EXERCISE SET =
[A] Rewrite the passage about Kimmy's premise starting at "Wait – that’s" and ending at "it as funny as 30 Rock?", substituting "shelter" for "bunker".
[B] Resume the passage about Kimmy's premise, writing on from its final sentence.

TEXT FOR ANALYSIS =

───

Wait – that’s the premise?!?
Oh yes! The eponymous Kimmy is a former Indiana cult member who, along with three other women, has lived in an underground bunker since the Nineties, believing all the while that the apocalypse came and destroyed life as they knew it. Once rescued, the group – dubbed the “Mole Women” – travel to New York to tell their harrowing story on the Today Show. Kimmy, smart but devastatingly green, decides not to get back in the van in order to stay in the city. Thanks to various crafty coping mechanisms she developed while underground, it only takes her a day to find a roommate – Tituss, a failed Broadway performer turned Times Square Iron Man knock-off – and a job babysitting a socialite’s spoiled and kleptomania-inclined son. Not bad for somebody who’s primary societal reference point is Moesha.
Is it as funny as 30 Rock?
Is anything as funny as 30 Rock? The humor is a bit of a mixed bag: There are some one-liners that are classic Fey, the kind that are both laugh-out-loud funny and deeply upsetting. (“Yes, there was weird sex stuff in the bunker.”) But it also has way more sunny romcom schtick than Fey and Carlock’s last show, courtesy of Kimmy’s endearing, bubbly naivete.

───

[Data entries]
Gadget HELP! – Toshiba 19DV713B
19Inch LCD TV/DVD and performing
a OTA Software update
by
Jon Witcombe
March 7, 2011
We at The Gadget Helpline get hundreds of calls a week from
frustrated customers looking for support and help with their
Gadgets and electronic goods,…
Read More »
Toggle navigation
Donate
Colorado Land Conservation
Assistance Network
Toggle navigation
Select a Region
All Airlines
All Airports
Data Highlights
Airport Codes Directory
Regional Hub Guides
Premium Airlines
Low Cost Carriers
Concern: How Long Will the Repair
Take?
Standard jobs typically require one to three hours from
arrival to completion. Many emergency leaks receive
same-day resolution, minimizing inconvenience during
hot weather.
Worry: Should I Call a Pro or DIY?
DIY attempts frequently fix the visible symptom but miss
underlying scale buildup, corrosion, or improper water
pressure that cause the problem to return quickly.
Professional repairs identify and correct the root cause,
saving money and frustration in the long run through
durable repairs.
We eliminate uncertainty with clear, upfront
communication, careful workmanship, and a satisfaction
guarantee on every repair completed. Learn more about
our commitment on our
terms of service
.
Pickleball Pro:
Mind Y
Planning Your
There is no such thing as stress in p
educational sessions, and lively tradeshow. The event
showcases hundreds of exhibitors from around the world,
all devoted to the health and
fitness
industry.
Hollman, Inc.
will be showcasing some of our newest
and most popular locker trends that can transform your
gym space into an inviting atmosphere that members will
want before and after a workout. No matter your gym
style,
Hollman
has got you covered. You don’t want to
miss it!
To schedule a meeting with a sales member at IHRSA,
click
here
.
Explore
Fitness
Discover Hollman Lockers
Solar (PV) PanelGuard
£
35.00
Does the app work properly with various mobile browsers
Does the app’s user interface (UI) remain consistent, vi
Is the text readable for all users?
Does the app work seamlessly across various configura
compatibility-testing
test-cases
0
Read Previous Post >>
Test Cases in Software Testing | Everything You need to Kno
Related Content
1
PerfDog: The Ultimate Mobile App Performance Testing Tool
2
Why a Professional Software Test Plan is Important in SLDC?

───

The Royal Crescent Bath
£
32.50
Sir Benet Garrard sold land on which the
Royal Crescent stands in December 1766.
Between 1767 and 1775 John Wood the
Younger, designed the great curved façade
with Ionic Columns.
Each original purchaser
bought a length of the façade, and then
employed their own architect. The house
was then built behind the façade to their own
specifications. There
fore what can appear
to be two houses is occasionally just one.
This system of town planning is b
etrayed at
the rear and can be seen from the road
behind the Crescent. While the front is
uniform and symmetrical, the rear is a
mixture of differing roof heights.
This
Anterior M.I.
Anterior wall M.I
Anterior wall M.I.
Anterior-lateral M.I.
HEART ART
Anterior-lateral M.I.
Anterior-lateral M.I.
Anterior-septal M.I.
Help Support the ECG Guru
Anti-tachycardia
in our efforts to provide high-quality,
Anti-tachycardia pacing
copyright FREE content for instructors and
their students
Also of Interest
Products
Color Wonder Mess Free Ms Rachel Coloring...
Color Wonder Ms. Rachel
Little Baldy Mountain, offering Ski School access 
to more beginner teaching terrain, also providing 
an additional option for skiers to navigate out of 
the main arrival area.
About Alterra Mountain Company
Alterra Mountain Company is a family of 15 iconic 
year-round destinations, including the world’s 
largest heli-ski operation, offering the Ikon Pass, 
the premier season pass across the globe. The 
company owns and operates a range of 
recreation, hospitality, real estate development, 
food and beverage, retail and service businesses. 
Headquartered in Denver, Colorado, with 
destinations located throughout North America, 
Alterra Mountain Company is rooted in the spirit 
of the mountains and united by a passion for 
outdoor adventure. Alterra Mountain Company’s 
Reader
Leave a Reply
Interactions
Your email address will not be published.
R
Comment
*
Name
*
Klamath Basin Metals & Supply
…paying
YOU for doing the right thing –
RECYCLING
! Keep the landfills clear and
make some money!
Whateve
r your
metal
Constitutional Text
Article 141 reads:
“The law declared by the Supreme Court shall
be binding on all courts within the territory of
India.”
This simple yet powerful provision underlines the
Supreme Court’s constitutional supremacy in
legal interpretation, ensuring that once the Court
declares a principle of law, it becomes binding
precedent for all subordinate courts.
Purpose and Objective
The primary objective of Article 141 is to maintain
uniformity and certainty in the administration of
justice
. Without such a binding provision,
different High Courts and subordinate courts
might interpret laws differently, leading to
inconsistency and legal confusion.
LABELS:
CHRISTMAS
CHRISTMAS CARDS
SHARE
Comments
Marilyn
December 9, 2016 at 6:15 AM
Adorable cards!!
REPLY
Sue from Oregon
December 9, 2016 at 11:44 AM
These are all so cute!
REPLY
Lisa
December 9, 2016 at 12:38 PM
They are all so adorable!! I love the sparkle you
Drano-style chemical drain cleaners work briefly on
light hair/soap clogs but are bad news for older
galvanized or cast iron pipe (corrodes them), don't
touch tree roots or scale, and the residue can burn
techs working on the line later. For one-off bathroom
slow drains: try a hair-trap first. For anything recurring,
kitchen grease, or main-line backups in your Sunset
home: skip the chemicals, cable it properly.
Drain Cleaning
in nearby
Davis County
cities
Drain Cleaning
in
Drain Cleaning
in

───

REPLIES =
[A]
Wait – that’s the premise?!?
Oh yes! The eponymous Kimmy is a former Indiana cult member who, along with three other women, has lived in an underground shelter since the Nineties, believing all the while that the apocalypse came and destroyed life as they knew it. Once rescued, the group – dubbed the “Mole Women” – travel to New York to tell their harrowing story on the Today Show. Kimmy, smart but devastatingly green, decides not to get back in the van in order to stay in the city. Thanks to various crafty coping mechanisms she developed while underground, it only takes her a day to find a roommate – Tituss, a failed Broadway performer turned Times Square Iron Man knock-off – and a job babysitting a socialite’s spoiled and kleptomania-inclined son. Not bad for somebody who’s primary societal reference point is Moesha.
Is it as funny as 30 Rock?

[B]
Is there one joke from the pilot that, when presented without context, sums up the show’s sense of humor?
“I’m pretty, but tough. Like a diamond. Or beef jerky in a ballgown.”
What else?
It takes a few episodes for the show to find its footing, and a lot of former 30 Rock actors pop up unexpectedly: Jane Krakowski plays a very Jenna Maroney-ish one-percenter with some killer zingers, and Tituss Burgess, the actor who plays Kimmy’s roommate, was D’Fwan on the recurring show-within-a-show Queen of Jordan. Fey has said that going forward, she sees Netflix as an opportunity to do things she couldn’t get away with on network television. And considering what she already has gotten away with on network television, consider this her chance to finally top the genius that is “Werewolf Bar Mitzvah.”